Future Fund, Peet pair up

LISTED property developer Peet expects to expand its land holdings by as much as 30 per cent over the next five years after partnering with the Future Fund to buy and develop large, residential land holdings in Australia.

The agreement gives Peet access to the Future Funds’ capital to invest in large parcels of residential land and represents the funds’ first foray into residential property development.

The Future Fund is an independent investment fund set up by the federal government to meet future public sector superannuation payments.

Peet’s landbank is currently sitting at 52,000 lots after its $45 million investment in a 50 per cent share of the Flagstone West landholding in south-east Queensland.

Peet will either co-invest in the purchase of the land, in which case it will share in the profits, or the Future Fund will entirely fund the land purchase with Peet taking development management and project management fees as well as a share in the profits.
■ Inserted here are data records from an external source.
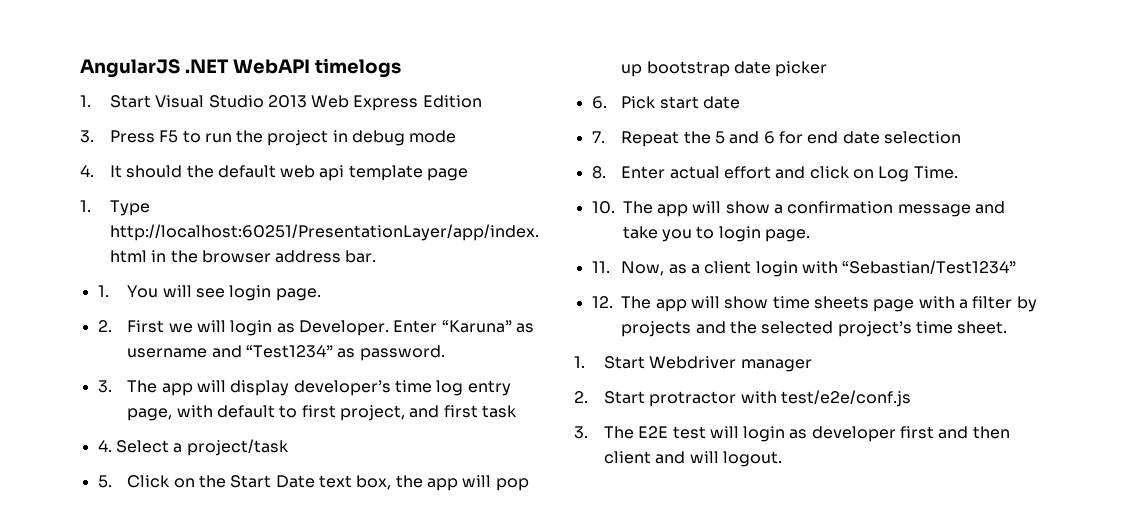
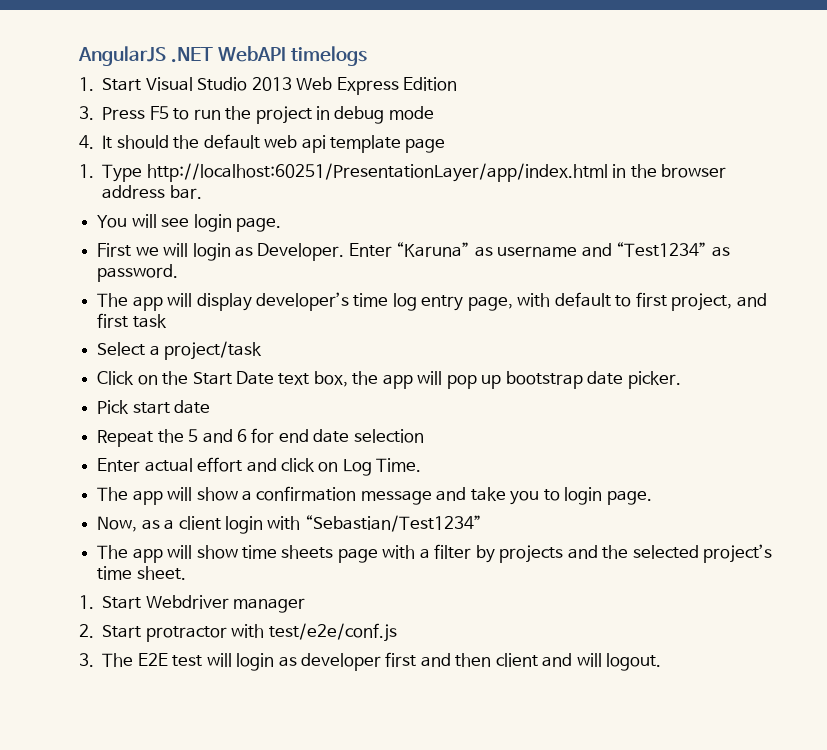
[97,285,109,297] 1. -> (202, 192) none
[97,320,112,332] 2. -> (281, 224) none
[97,380,112,393] 3. -> (179, 273) none
[97,440,112,452] 4. -> (167, 321) none
[97,475,112,488] 5. -> (263, 350) none
[775,61,828,77] [591,96,607,109] picker // 6. -> [627,371,681,389] picker. //
[591,131,605,143] 7. -> (211, 407) none
[591,166,606,179] 8. -> (424, 436) none
[591,201,615,214] 10. -> (422, 465) none
[591,261,610,273] 11. -> (652, 497) none
[591,296,613,308] 12. -> (482, 523) none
Peet chief executive Brendan Gore said Peet could push into new markets such as NSW and South Australia with the capital backing of the Future Fund.

“The big challenge for developers at the moment is access to capital, either equity or debt,” he said.

“With our retail syndication and our wholesale partnerships with the Future Fund ... we can now look at very large projects or portfolio projects.”

Peet would not estimate what the agreement with the Future Fund could be worth but Mr Gore said it was expected to run for at least 10 years and was unlikely to take acquisitions worth less than $20 million to the fund for consideration.

Peet is close to making its first acquisition with the Future Fund and will be actively seeking holdings in Australia’s key growth corridors that could be developed for the ‘affordable’ end of the market.

“That is our core market anyway so it is a good fit for both parties,” Mr Gore said.

“We are seeing some compelling investment opportunities particularly in WA and Queensland at this point in time.”